Он плохо разбирался в детективной литературе. Хотя вполне достаточно для того, чтобы узнать те более или менее гротескные предметы, которые передают тайные сигналы действующим лицам или играют роль загадочных сезамов.

С сильно бьющимся сердцем он сильно нажал на муху; насекомое выскользнуло из-под его пальца и исчезло.

«Неужели она живая?» — подумал он, но тут же догадался, что это было невероятно искусное механическое изделие.

Его ожидало разочарование — ничего не изменилось.

В романах часть стены тут же начинает медленно поворачиваться, открывая темный проход, ведущий в мрачные подземелья.

Какое-то время Харлисон ожидал, что перед ним появится загадочная красная комната, но столовая осталась такой же, какой была всегда в своей буржуазной примитивности.

Достаточно подозрительная картина по-прежнему висела на стене, не собираясь сдвигаться и упорно сопротивлялась попытке снять ее.

Если же муха не включала никакое устройство, она могла отдавать какую-нибудь электрическую или механическую команду. Но почему тогда она исчезла?

Роуланд машинально потрогал нарисованный крест и внезапно почувствовал под рукой какую-то шероховатость. Оказалось, муха перебралась на крест!

В это же время комната осветилась необычным светом. Харлисон обернулся; несмотря на темноту снаружи, одно из окон светилось желтым светом. Окно в неизвестно откуда появившуюся вплотную к его окну комнату.

Через несколько секунд свет погас.

У Харлисона пробудился инстинкт инженера.

Он снова нажал на металлическое насекомое, внимательно наблюдая за ним. Муха быстро скользнула в сторону, но ему все же удалось заметить, что она спряталась в небольшую щель.

Очевидно, только небольшая часть картины была подвижной, и она поворачивалась так быстро и незаметно, что самый внимательный взгляд не мог уловить перемещения.
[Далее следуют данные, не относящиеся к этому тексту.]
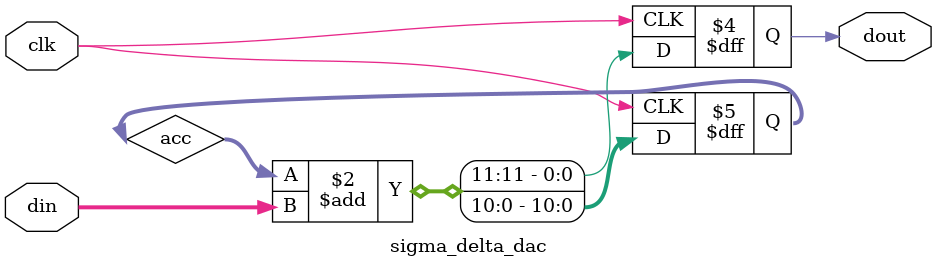
<source format=v>
module sigma_delta_dac #(
    parameter N = 10   // input bits
)(
    input  wire          clk,
    input  wire [N-1:0]  din,   // 0..255
    output reg           dout   // 1-bit output
);
    reg [N:0] acc = { (N+1){1'b0} }; // N+1 bits

    always @(posedge clk) begin
        {dout, acc} <= acc + din;
    end

endmodule

</source>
Он посчитал время реакции: через двенадцать секунд свет за окном появился снова.

«Значит, часовой механизм, — подумал инженер. — Очевидно, это сигнал… Возможно, что-то вроде светофора, указывающего, что путь свободен».

Путь свободен! Как привлекательно это звучит!

Через пять минут он вскарабкался на промежуточную стену и спрыгнул с нее в неуютный дворик, заросший сорняками, открыл дверь, запертую на простую задвижку и очутился в пустом здании.

«Что стал бы делать здесь полицейский Эдгара Уоллеса?»

Он подумал об этом, блуждая по грязным комнатам с толстым слоем пыли на полу.

«Он, разумеется, стал бы искать следы и отпечатки пальцев».